Apparently, true soulmates are able to be seen. So, Cassie follows her most of the next day, until Lisa finally lets her in. They are enjoying themselves doing a puzzle when Max comes up in conversation. Cassie meddles, getting him to come upstairs and invite her to a Koop music video shoot. The date goes well; Lisa and Max finally admit their feelings and kiss.

Lisa offers to help Cassie with her mother. Driving to her house, she rewords Cassie's questions, and Sofia admits her regret. Later, at her dad's, Cassie sees her parents making peace and finally forgives her mother. She then takes advantage of the bakery's anniversary to connect her dad with Emme. Lisa makes Cassie promise to find her later. Lisa arranges for all of Cassie's loved ones to gather to release wish lanterns for her. Howie begins to sing 'God Only Knows', and Lisa and Cassie join in. Finally able to see Cassie, she and Howie hug, and she says she's no longer afraid before saying goodbye to him and Lisa. Even though she broke a few rules, Cassie is sent to heaven. The elevator stops on the way to pick up Kooper Keene, who'd just died while volunteering in a war-torn African country. They get off the elevator into paradise together, holding hands.

==Production==
In October 2020, it was announced that Victoria Justice and Midori Francis would star in Afterlife of the Party, a film directed by Stephen Herek for Netflix.
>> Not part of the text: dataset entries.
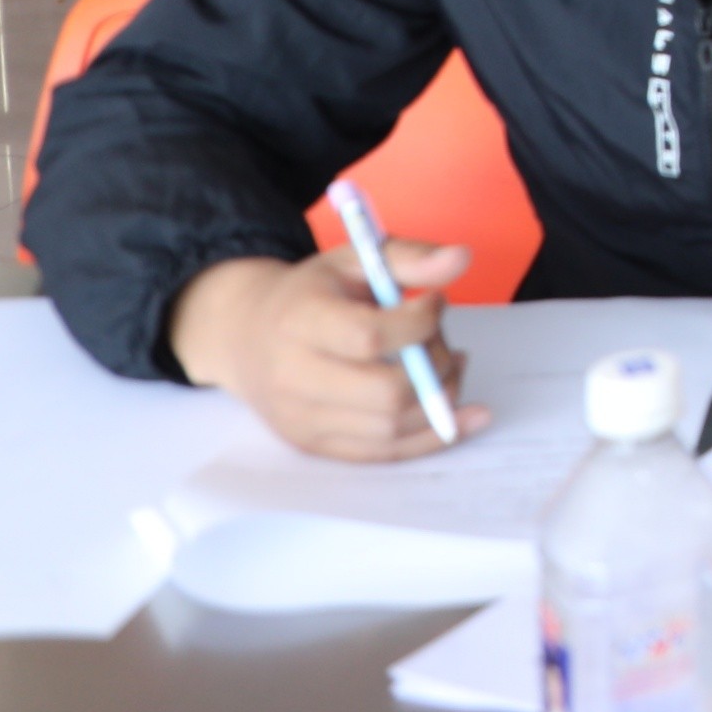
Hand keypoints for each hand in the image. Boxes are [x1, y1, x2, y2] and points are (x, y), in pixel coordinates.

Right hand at [168, 241, 488, 462]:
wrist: (247, 335)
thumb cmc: (312, 293)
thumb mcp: (355, 258)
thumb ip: (410, 257)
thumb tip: (461, 258)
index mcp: (299, 321)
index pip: (368, 337)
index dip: (419, 323)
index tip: (435, 302)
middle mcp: (292, 376)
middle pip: (385, 392)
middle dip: (436, 367)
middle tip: (444, 344)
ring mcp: (301, 418)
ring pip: (391, 427)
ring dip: (439, 399)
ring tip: (451, 366)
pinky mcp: (314, 445)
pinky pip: (382, 454)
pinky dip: (430, 438)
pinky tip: (465, 416)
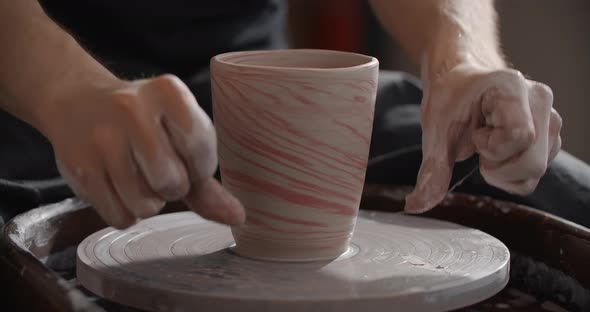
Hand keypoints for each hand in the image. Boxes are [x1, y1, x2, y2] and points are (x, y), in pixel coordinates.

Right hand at [40, 74, 244, 227]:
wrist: (77, 103)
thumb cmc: (143, 124)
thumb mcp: (178, 136)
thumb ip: (207, 181)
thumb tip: (237, 217)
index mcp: (168, 92)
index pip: (200, 150)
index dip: (199, 167)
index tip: (186, 158)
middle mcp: (132, 108)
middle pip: (172, 182)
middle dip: (173, 188)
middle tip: (159, 170)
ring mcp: (101, 137)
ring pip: (145, 205)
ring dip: (148, 203)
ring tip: (137, 177)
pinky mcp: (78, 167)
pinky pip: (119, 216)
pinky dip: (125, 212)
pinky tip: (117, 185)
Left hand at [405, 64, 561, 212]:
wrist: (461, 79)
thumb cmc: (449, 97)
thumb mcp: (434, 129)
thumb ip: (432, 168)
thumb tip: (415, 206)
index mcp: (511, 89)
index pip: (519, 138)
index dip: (493, 148)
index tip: (475, 137)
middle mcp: (539, 100)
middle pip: (533, 162)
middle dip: (499, 166)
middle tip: (478, 148)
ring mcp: (550, 117)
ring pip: (537, 170)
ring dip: (505, 171)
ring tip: (487, 146)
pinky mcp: (550, 133)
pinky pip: (537, 172)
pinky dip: (513, 173)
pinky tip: (498, 152)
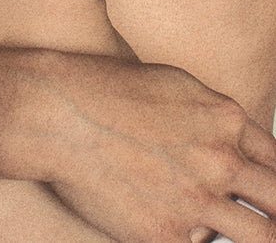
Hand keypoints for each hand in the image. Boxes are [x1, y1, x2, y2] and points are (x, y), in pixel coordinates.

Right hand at [10, 54, 275, 241]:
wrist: (58, 111)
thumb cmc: (106, 89)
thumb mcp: (172, 84)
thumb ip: (212, 116)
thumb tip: (230, 140)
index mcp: (224, 119)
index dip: (275, 178)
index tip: (267, 191)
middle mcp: (221, 160)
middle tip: (267, 217)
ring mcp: (197, 200)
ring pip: (260, 236)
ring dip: (249, 232)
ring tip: (208, 214)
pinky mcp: (165, 235)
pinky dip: (189, 235)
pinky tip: (162, 217)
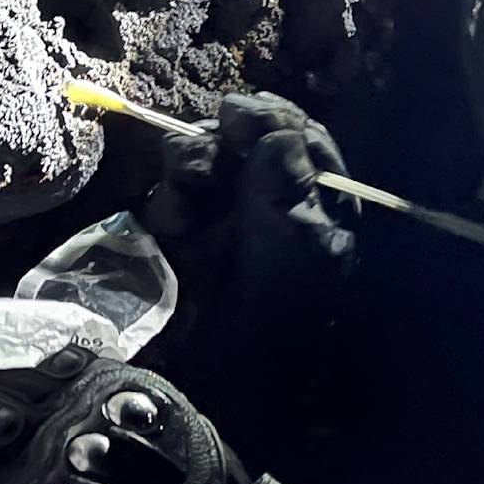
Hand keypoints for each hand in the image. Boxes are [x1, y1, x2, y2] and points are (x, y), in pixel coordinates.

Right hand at [143, 93, 357, 327]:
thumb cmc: (283, 307)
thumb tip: (253, 109)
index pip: (294, 131)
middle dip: (216, 146)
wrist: (236, 374)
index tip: (234, 115)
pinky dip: (168, 209)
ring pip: (195, 160)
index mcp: (315, 195)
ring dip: (187, 175)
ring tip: (187, 212)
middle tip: (208, 171)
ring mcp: (225, 215)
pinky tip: (175, 231)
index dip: (265, 117)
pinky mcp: (184, 235)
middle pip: (237, 137)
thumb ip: (280, 173)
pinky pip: (168, 200)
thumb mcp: (297, 236)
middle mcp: (271, 197)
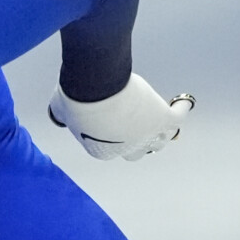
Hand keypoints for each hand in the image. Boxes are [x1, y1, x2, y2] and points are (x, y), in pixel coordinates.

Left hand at [47, 73, 189, 159]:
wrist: (94, 87)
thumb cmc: (74, 98)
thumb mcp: (60, 111)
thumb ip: (61, 116)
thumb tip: (56, 116)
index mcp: (102, 152)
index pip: (111, 149)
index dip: (112, 136)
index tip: (111, 123)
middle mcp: (126, 149)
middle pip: (138, 151)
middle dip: (137, 140)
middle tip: (137, 127)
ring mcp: (147, 135)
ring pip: (160, 140)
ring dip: (161, 132)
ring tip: (163, 119)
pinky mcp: (161, 118)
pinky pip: (177, 118)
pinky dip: (181, 110)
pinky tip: (183, 102)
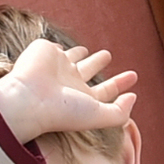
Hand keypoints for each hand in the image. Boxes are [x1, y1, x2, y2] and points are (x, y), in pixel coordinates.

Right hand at [0, 39, 137, 141]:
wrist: (29, 98)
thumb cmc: (62, 111)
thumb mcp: (99, 115)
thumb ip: (120, 111)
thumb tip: (133, 97)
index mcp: (82, 98)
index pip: (105, 90)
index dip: (120, 83)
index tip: (133, 75)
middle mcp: (69, 83)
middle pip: (88, 70)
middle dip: (98, 63)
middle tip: (108, 55)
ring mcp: (56, 67)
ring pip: (72, 58)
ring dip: (80, 54)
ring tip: (86, 49)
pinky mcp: (44, 51)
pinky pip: (54, 47)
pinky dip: (58, 47)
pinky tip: (61, 47)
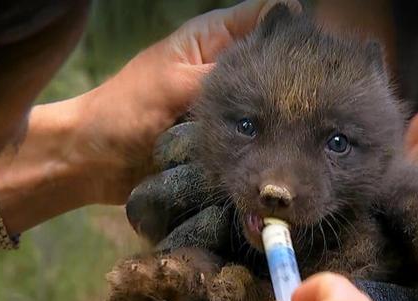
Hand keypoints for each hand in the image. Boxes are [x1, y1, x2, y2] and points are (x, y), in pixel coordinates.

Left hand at [56, 0, 300, 204]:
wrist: (95, 165)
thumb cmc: (124, 113)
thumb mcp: (175, 82)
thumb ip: (228, 66)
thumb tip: (283, 24)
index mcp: (213, 40)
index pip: (266, 17)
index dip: (294, 28)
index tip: (318, 52)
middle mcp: (228, 70)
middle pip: (277, 64)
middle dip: (298, 78)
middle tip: (322, 99)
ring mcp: (230, 110)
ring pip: (274, 106)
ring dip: (287, 118)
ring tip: (312, 128)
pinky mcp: (230, 144)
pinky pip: (259, 141)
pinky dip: (271, 146)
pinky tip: (290, 152)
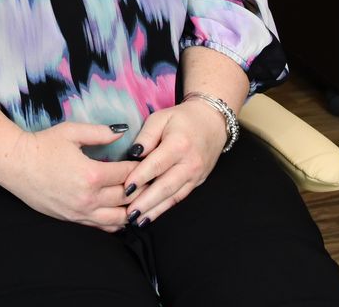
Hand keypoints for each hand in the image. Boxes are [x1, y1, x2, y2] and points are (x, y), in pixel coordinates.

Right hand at [0, 122, 136, 232]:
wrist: (14, 164)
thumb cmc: (41, 145)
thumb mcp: (71, 132)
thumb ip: (100, 132)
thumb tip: (122, 131)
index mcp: (91, 174)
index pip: (128, 174)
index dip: (141, 167)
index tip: (147, 162)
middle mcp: (89, 197)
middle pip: (128, 197)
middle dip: (142, 188)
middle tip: (150, 180)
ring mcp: (81, 212)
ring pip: (119, 218)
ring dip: (132, 208)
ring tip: (139, 198)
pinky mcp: (73, 219)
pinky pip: (103, 227)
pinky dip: (117, 222)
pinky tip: (121, 212)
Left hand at [119, 99, 227, 227]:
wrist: (212, 122)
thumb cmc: (182, 119)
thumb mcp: (161, 118)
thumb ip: (146, 136)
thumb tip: (133, 154)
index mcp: (179, 145)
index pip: (157, 164)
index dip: (140, 177)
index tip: (125, 188)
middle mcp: (190, 163)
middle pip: (165, 186)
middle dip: (146, 201)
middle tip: (129, 213)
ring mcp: (196, 175)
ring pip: (173, 196)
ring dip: (154, 210)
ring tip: (136, 220)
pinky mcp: (197, 182)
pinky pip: (179, 197)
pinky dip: (164, 208)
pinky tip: (151, 216)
Principal photography began on October 21, 2020, and concluded on December 6, 2020, in Cape Town, South Africa.

=== Music ===

The same day the film premiered, the soundtrack EP was released by Spencer Sutherland and Victoria Justice, who both starred in the film, and its composer, Jessica Rose Weiss.

| No. | Title | Writer(s) | Performer(s) | Length |
|---|---|---|---|---|
| 1. | "Blush" | Harrison Mead; Seth Jones; Spencer Sutherland; | Sutherland | 3:06 |
| 2. | "Drive" | Adam Friedman; Feli Ferraro; Sutherland; | Sutherland | 2:31 |
| 3. | "Home" | Keaton Stromberg; Sutherland; Victoria Justice; | Sutherland; Justice; | 3:19 |
| 4. | "One Look" | Stromberg; Sutherland; Tiffany Stringer; | Sutherland | 3:25 |
| 5. | "Score Suite" | Jessica Rose Weiss | Weiss | 8:28 |
| Total length: |  |  |  | 20:49 |

==Release==
The film was released on September 2, 2021 by Netflix. As of September 7, it was the most popular movie on the platform according to its ranking system.

==Reception==
On the review aggregator website Rotten Tomatoes, the film holds an approval rating of 56% based on 18 reviews, with an average rating of 5/10.

Christy Lemire, writing for RogerEbert.com, gave the film a score of 1.5/4 stars, saying that the film "strives for both wild, physical humor and heart-tugging poignancy [but] achieves neither, occupying an uncomfortable middle ground of its own", and added: "Francis' authenticity and soulfulness make you wish she were at the center of the film instead of on the sidelines." She concluded: "Justice may have a striking screen presence, but she can only do much with material that's less than heavenly."

Jennifer Green of Common Sense Media gave the film a score of 3/5 stars, writing: "Part of the problem is that the central idea of Afterlife of the Party is quite sad ... yet the film does everything it can in its first half to play this as straight comedy"; however, she praised the film's second half, saying: "the script delves into what Cassie is leaving behind and allows its characters to actually feel something, but the disconnect in tone is noticeable."

Tatat Bunnag of the Bangkok Post described the film as "a formulaic fantasy rom-com that does what's been done before, but packs it in a format for millennials and Gen Z", and added: "Despite being very predictable, the drama and a fair share of heartwarming elements were handled pretty well."